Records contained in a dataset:
_ _ _

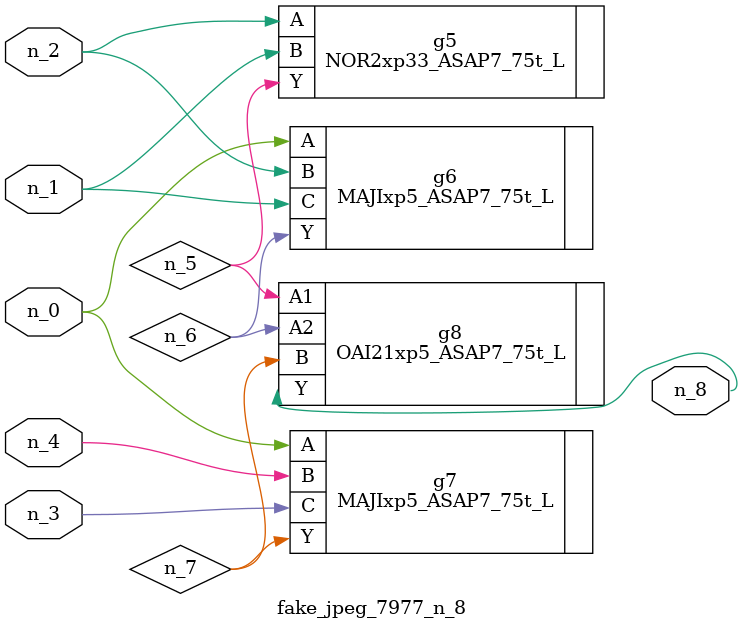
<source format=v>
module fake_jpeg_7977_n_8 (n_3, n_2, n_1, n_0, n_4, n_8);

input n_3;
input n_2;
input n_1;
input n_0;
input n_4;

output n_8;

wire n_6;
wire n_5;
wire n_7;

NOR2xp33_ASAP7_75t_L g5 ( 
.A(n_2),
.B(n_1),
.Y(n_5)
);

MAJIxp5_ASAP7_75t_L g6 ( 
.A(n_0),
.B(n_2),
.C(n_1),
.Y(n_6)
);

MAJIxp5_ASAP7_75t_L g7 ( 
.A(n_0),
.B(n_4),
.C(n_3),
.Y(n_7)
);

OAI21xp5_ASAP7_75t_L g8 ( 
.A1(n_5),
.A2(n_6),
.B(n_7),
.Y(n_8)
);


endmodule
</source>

_ _ _

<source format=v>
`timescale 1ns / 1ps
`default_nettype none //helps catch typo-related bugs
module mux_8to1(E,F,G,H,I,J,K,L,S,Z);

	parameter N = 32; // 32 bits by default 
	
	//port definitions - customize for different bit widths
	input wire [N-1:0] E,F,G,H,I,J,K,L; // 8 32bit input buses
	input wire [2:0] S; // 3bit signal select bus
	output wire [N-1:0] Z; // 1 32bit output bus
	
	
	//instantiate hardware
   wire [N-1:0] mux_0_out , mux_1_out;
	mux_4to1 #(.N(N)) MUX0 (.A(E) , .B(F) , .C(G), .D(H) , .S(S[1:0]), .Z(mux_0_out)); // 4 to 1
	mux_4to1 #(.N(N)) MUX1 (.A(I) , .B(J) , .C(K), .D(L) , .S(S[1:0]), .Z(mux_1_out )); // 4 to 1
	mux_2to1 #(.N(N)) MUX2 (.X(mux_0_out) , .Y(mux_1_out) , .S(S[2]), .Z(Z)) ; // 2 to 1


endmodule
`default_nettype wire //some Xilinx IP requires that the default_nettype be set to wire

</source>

_ _ _

◆ To-do item
The required output is a copy of each line in the records where the string "wire" occurs.

◆ Answer for this exercise
wire n_6;
wire n_5;
wire n_7;
	input wire [N-1:0] E,F,G,H,I,J,K,L; // 8 32bit input buses
	input wire [2:0] S; // 3bit signal select bus
	output wire [N-1:0] Z; // 1 32bit output bus
   wire [N-1:0] mux_0_out , mux_1_out;
`default_nettype wire //some Xilinx IP requires that the default_nettype be set to wire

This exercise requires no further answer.